Pfizer, which makes a similar COVID-19 vaccine, has previously reported that its shot also appears effective against the strain from Britain. But other research has raised questions about the variant from South Africa.

Meanwhile, Dr. Anthony Fauci says scientists are already preparing to upgrade COVID-19 vaccines to address the variants of the coronavirus now circulating in the United Kingdom and South Africa.

Fauci, the top U.S. infectious disease expert, says those variants are not only more infectious but they do not respond as well to the monoclonal antibodies that have been used in treating patients. He said he was especially concerned about the South African variant, which he described as “different and more ominous than the one in the UK.”
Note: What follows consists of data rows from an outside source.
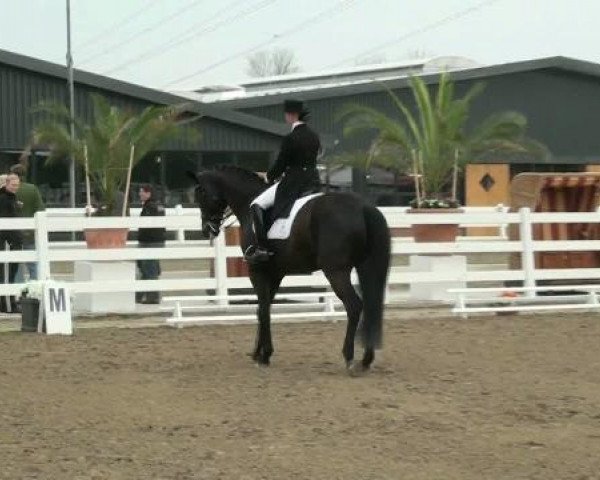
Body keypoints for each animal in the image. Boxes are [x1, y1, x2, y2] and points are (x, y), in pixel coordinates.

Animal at [190, 165, 392, 372]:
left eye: (201, 194)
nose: (207, 229)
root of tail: (363, 207)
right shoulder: (275, 273)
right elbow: (263, 309)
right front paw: (259, 353)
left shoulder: (257, 270)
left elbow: (263, 309)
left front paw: (264, 355)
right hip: (363, 266)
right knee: (370, 304)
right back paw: (366, 360)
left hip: (336, 271)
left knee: (354, 306)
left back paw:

”The data has not come out officially, but taking a look at the preliminary data that the UK scientists have analyzed, I’m pretty convinced that there is a degree of increase in seriousness of the actual infection, which we really have to keep an eye on,” Fauci told NBC’s “Today.”

Fauci said there is also “a very slight, modest diminution” of the effectiveness of COVID-19 vaccines against those variants but “there’s enough cushion with the vaccines that we have that we still consider them to be effective against both the UK strain and the South Africa strain.”